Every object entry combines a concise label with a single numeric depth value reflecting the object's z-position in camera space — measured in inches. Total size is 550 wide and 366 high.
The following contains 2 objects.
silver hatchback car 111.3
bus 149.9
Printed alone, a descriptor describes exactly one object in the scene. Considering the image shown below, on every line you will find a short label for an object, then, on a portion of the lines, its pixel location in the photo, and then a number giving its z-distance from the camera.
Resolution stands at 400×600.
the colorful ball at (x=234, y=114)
...
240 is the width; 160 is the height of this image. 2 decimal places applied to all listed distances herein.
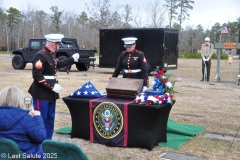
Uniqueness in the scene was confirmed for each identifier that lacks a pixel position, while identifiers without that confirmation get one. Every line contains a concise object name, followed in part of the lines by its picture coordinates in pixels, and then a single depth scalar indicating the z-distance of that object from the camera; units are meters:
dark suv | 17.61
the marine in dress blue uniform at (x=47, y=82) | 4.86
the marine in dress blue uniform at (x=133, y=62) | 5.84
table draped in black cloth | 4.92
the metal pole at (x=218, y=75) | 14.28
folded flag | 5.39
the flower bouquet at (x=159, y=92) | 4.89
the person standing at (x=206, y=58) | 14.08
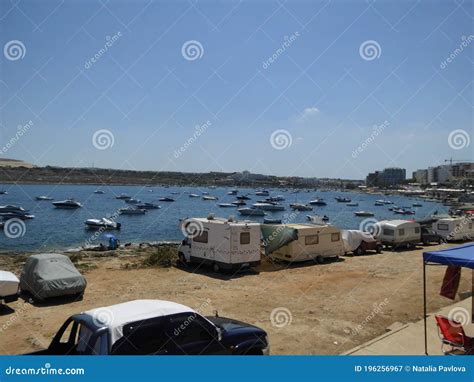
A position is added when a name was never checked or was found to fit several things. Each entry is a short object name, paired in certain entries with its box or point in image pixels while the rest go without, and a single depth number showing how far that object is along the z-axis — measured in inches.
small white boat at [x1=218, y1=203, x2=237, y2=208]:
---
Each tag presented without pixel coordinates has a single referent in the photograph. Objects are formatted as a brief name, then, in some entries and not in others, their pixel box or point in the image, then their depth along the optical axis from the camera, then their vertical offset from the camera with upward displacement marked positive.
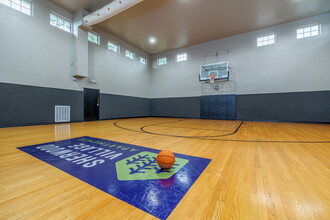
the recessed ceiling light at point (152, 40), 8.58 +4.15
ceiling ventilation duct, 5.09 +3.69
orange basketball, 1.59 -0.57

◆ Exercise
Check every line of the data above for the string "blue", and copy those that have it.

◆ Completed exercise
the marine in dress blue uniform at (x=47, y=82) | 4.86
the marine in dress blue uniform at (x=133, y=62) | 5.84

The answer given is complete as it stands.